Now for any complex matrix such as $A$ we observe that $AA^\dagger$ is self-adjoint:
$(AA^\dagger)^\dagger = (A^\dagger)^\dagger A^\dagger = AA^\dagger, \tag 4$
since
$(A^\dagger)^\dagger = A; \tag 5$
furthermore, $AA^\dagger$ is positive semidefinite, viz,
$x^\dagger (AA^\dagger x) = (x^\dagger A)(A^\dagger x) = (A^\dagger x)^\dagger (A^\dagger x) \ge 0. \tag 6$
Now the matrix $AA^\dagger + BB^\dagger$ also enjoys these two properties, self-adjointness and positive semi-definiteness, as may easily be see in a fashion similar to (4)-(6):
$(AA^\dagger + BB^\dagger)^\dagger = (AA^\dagger)^\dagger + (BB^\dagger)^\dagger = AA^\dagger + BB^\dagger, \tag 7$
where we have deployed (4), and also
$x^\dagger ((AA^\dagger + BB^\dagger)x) = x^\dagger(AA^\dagger x + BB^\dagger x) = x^\dagger(AA^\dagger x) + x^\dagger (BB^\dagger x) \ge 0, \tag 8$
since each term on the right of this equation is non-negative by way of (6).
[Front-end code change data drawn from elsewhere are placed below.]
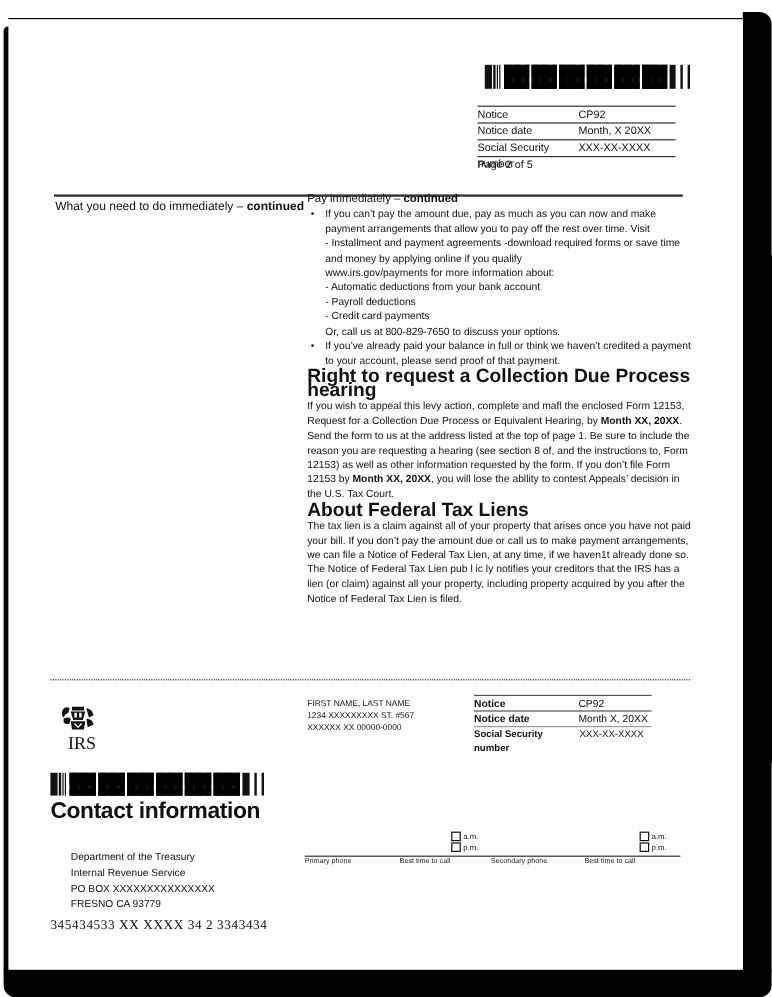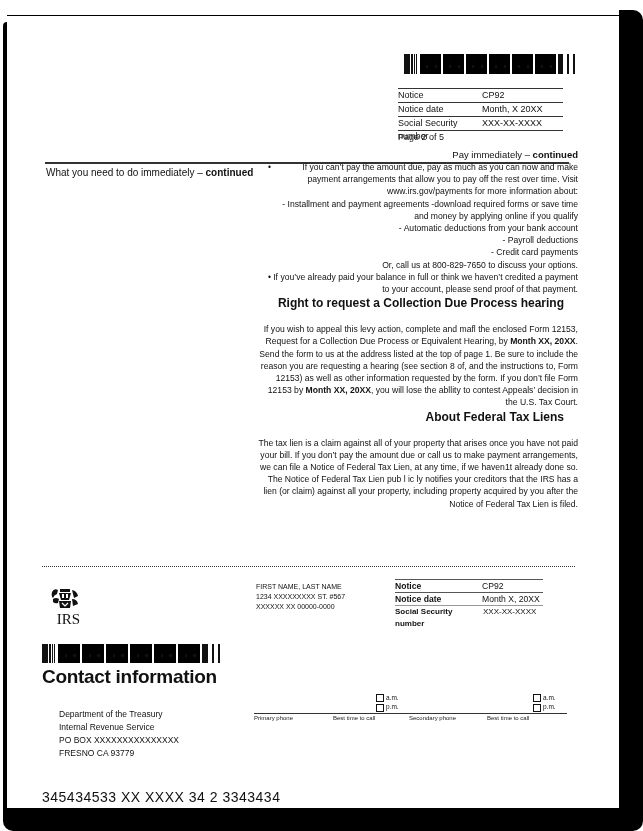--- a/index.html
+++ b/index.html
@@ -93,7 +93,7 @@
     <span>What you need to do immediately – </span><b>continued</b>
   </div>
 
-  <div class="abs body" style="left:249px; top:133px; width:322px;text-align:right;">
+  <div class="abs body" style="left:249px; top:144px; width:322px;">
     <p style="font-size:9.5px; line-height:12px;"><span>Pay immediately – </span><b>continued</b></p>
 
     <div class="bullet">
At this point we pause to note once again that if $A$ and $B$ are real matrices, everything we have done so far still binds; in the real case, we simply have $\bar A = A$ and hence
$A^\dagger = (\bar A)^T = A^T \tag 9$
etc.
The matrix $AA^\dagger + BB^\dagger$, being self-adjoint, may diagonalized by a unitary matrix $U$, as is well-known; that is, there is a complex matrix $U$ such that
$U^\dagger U = UU^\dagger = I, \tag{10}$
and
$U(AA^\dagger + BB^\dagger)U^\dagger = D, \tag{11}$
where $D$ is a diagonal matrix; furthermore, $D$ is itself is self-adjoint:
$D^\dagger = (U^\dagger)^\dagger(AA^\dagger + BB^\dagger)^\dagger U^\dagger = U(AA^\dagger + BB^\dagger)U^\dagger = D \tag{12}$
(where we have made use of (7)), which implies that all the entries of $D$ are real; obviously, the off-diagonal elements, being $0$, are real; furthermore, the diagonal elements of $D$ satisfy
$D_{ii} = (D^\dagger)_{ii} = ((\bar D)^T)_{ii} = \bar D_{ii}, \tag{13}$
hence they are also all real, and since it follows from (8) and (11) that
$x^\dagger D x = x^\dagger U^\dagger (AA^\dagger + BB^\dagger)Ux = (Ux)^\dagger (AA^\dagger + BB^\dagger)Ux \ge 0; \tag{14}$
we thus find that $D$ is positive semi-definite, and from here it is but an easy step to see that the diagonal entries of $D$ obey
$D_{ii} \ge 0. \tag{15}$
By virtue of (15) we may define the diagonal matrix $\sqrt D$ such that
$(\sqrt D)_{ij} = [\delta_{ij} (\sqrt D)_{ii}]; \tag{16}$
it is clear that
$(\sqrt D)^\dagger = \sqrt D, \tag{17}$
and furthermore that
$(\sqrt D)^2 = D; \tag{18}$
thus, from (11),
$(U^\dagger \sqrt D U)(U^\dagger \sqrt D U) = U^\dagger \sqrt D UU^\dagger \sqrt D U = U\dagger \sqrt D I \sqrt D U = U^\dagger (\sqrt D)^2 U = U^\dagger D U$ $= U^\dagger (U(AA^\dagger + BB^\dagger)U^\dagger)U = (U^\dagger U)(AA^\dagger + BB^\dagger)(U^\dagger U)$ $= I(AA^\dagger + BB^\dagger)I = AA^\dagger + BB^\dagger; \tag{19}$
if we now set
$C = U^\dagger \sqrt D U, \tag{20}$
we see that $C$ is self-adjoint:
$C^\dagger = (U^\dagger \sqrt D U)^\dagger = U^\dagger (\sqrt D)^\dagger (U^\dagger)^\dagger = U^\dagger \sqrt D U = C, \tag{21}$
and (19) yields
$C^\dagger C = C^2 = ( U^\dagger \sqrt D U)^2 = AA^\dagger + BB^\dagger, \tag{22}$
as desired. We note that the procedure followed above provides a de facto recipe for explicitly computing $C$.